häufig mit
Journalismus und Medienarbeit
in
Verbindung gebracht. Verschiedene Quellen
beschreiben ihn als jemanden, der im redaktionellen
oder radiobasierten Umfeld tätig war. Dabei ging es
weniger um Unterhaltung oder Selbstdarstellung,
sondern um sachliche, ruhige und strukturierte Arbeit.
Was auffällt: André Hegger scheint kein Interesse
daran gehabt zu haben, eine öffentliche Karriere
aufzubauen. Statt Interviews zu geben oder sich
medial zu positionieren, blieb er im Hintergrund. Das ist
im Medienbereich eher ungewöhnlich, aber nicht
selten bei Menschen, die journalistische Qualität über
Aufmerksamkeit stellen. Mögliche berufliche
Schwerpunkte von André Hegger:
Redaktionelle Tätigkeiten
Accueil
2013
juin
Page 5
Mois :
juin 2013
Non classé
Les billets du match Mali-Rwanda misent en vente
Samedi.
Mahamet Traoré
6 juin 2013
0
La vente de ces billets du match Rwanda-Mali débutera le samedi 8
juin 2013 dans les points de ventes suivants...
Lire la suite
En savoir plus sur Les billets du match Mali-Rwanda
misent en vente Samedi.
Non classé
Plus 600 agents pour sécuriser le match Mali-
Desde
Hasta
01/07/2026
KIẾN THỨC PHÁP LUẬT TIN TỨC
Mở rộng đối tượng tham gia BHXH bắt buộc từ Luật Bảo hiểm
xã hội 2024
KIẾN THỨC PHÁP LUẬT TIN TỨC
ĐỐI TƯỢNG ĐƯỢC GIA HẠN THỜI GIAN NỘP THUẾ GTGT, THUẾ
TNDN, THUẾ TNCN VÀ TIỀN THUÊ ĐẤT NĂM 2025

◇ ◇ ◇ ◇

EXERCISE DESCRIPTION
Could you find each line in the entries that contains the string "THUẾ" and copy it?

FINAL ANSWER
ĐỐI TƯỢNG ĐƯỢC GIA HẠN THỜI GIAN NỘP THUẾ GTGT, THUẾ
TNDN, THUẾ TNCN VÀ TIỀN THUÊ ĐẤT NĂM 2025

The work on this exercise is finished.